Le prime indagini riguarderanno le cause che hanno portato al crollo del ponte. "Non è stata una fatalità" ha dichiarato il procuratore capo di Genova Francesco Cozzi. Nel mirino degli inquirenti ci saranno soprattutto le responsabilità di Autostrade che a maggio aveva indetto un bando per un maxi appalto da 20 milioni di euro con l'obiettivo di rinforzare i tiranti superiori del ponte, il cui collasso sembra essere tra le cause principali della sciagura. I lavori sarebbero dovuti iniziare dopo l'estate.

 

Autostrade conosceva la situazione critica del ponte? Alcuni tiranti, tecnicamente chiamati "stralli", erano stati rinforzati durante gli anni '90 aggiungendo cavi di sostegno esterni. La parte del ponte caduta non era invece stata mai rinforzata e lo scorso 3 maggio Autostrade aveva indetto la gara d'appalto per una messa in sicurezza urgente. La data d'inizio dei lavori era stata decisa in modo da non penalizzare il flusso dei turisti in città e verso i traghetti. Enrico Sterpi, segretario dell'Ordine degli Ingegneri liguri, ha commentato così il bando a Il Secolo XIX: "Autostrade aveva focalizzato la criticità e si era presa una bella responsabilità facendo una gara ristretta per un importo così elevato. È chiaro che ci fosse la necessità di accelerare la procedura". Già alla fine degli anni '90 l'Ordine degli Ingegneri di Genova propose nero su bianco di integrare la struttura di calcestruzzo con l'acciaio per gestire il forte aumento del traffico sul ponte.

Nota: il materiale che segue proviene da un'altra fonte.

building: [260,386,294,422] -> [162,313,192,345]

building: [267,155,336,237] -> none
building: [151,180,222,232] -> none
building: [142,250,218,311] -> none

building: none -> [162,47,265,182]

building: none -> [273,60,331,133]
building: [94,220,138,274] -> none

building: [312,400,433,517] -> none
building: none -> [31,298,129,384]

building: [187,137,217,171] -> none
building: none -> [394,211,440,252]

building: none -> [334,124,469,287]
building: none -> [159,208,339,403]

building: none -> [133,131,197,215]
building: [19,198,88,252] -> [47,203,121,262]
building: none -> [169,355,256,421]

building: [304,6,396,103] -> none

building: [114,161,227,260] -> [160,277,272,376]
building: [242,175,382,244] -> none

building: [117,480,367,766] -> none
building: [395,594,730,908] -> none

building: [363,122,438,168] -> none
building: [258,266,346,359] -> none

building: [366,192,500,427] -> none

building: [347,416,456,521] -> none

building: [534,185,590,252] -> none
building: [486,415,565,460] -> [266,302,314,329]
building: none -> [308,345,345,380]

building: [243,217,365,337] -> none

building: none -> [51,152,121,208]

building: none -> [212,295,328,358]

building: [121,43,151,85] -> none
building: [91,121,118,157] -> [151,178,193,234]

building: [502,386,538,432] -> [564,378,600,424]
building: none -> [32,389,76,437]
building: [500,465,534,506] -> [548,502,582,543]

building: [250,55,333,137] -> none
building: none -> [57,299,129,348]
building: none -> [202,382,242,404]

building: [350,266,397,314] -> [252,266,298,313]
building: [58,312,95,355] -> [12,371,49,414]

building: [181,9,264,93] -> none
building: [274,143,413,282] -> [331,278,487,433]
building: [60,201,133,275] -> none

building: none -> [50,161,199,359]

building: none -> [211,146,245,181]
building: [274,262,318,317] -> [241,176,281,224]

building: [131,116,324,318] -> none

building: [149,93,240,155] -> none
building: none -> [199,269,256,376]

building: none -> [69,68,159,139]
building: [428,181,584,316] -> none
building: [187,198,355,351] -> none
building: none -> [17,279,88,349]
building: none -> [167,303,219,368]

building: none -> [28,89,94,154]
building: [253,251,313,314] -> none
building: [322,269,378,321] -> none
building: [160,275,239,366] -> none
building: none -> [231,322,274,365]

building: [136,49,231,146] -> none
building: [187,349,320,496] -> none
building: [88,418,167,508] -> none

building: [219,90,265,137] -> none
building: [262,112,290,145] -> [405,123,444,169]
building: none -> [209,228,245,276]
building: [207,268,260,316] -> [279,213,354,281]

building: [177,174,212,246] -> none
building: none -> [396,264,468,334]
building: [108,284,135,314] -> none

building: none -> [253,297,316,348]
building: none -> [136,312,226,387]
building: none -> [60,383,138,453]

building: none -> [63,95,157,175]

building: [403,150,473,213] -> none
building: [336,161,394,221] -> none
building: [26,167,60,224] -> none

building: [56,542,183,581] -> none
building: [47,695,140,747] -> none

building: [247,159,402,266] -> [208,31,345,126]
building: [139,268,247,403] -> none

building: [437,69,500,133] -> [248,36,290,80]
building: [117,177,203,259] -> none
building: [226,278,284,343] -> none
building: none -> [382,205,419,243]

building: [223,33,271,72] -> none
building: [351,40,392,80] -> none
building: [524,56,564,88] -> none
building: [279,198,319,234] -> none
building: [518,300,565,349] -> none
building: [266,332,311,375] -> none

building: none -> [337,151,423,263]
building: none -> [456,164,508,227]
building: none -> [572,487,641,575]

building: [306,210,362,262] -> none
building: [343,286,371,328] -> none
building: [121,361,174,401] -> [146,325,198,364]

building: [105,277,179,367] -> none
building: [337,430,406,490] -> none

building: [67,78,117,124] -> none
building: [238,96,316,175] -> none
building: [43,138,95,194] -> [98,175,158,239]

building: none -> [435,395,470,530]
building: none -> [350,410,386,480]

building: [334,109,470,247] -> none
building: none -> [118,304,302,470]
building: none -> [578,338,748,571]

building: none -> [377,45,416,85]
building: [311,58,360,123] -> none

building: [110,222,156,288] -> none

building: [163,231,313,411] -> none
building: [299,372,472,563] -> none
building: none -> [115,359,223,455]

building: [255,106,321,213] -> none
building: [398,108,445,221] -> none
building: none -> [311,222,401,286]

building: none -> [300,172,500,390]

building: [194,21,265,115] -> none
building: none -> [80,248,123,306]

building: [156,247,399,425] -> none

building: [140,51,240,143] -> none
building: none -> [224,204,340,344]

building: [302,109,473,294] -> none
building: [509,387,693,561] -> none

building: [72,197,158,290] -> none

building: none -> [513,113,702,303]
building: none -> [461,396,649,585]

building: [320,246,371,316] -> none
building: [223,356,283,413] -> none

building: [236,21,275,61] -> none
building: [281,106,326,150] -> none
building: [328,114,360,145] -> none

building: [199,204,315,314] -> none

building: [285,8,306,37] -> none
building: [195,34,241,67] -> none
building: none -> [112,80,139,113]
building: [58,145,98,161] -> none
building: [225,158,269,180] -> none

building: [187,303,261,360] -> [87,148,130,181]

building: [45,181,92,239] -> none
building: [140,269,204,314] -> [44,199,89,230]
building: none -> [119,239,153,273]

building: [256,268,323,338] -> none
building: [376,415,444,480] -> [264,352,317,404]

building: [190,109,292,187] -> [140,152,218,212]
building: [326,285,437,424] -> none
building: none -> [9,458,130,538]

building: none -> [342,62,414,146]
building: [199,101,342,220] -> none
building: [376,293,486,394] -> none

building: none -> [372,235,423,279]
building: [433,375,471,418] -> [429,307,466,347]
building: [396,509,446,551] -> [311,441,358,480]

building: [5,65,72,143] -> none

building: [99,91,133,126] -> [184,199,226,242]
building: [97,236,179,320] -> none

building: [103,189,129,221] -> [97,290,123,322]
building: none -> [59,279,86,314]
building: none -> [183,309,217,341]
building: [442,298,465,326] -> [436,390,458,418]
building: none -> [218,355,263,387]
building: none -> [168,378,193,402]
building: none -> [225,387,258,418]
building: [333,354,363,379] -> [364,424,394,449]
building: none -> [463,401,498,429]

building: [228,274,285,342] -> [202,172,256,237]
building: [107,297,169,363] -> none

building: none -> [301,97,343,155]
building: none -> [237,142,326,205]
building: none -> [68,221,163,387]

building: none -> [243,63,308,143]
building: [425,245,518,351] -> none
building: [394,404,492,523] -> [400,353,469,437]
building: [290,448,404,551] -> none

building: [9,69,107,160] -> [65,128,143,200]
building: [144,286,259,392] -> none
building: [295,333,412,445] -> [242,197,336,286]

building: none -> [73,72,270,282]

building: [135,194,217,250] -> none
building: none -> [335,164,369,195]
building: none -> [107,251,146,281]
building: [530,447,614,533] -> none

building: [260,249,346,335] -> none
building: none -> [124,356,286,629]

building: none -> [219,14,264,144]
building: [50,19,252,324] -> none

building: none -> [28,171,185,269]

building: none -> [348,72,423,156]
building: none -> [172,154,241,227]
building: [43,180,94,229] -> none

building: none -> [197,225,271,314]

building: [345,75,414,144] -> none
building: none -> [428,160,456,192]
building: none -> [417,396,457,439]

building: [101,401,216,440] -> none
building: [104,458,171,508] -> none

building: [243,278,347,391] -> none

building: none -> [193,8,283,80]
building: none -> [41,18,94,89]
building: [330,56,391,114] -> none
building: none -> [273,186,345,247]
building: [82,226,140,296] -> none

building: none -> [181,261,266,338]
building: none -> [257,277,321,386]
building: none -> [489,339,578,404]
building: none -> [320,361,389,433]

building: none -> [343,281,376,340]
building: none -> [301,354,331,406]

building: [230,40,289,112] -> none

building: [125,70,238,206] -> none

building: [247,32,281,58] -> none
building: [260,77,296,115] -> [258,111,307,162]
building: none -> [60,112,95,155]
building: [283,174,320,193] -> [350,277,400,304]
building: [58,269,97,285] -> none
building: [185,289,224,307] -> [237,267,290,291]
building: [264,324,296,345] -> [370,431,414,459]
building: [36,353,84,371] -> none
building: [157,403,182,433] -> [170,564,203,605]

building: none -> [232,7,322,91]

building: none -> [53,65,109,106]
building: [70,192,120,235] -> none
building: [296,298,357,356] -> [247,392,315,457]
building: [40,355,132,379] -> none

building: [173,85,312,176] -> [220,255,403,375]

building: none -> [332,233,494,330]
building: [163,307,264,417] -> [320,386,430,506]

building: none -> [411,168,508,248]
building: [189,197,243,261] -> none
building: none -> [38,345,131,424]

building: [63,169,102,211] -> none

Al vaglio degli inquirenti ci saranno anche le certificazioni obbligatorie che Autostrade doveva eseguire per riferire sullo stato della struttura: una trimestrale con personale proprio e una biennale con periti esterni. Né gli enti locali, né il Ministero delle infrastrutture, intervengono infatti direttamente su questo tipo di controllo e manutenzione.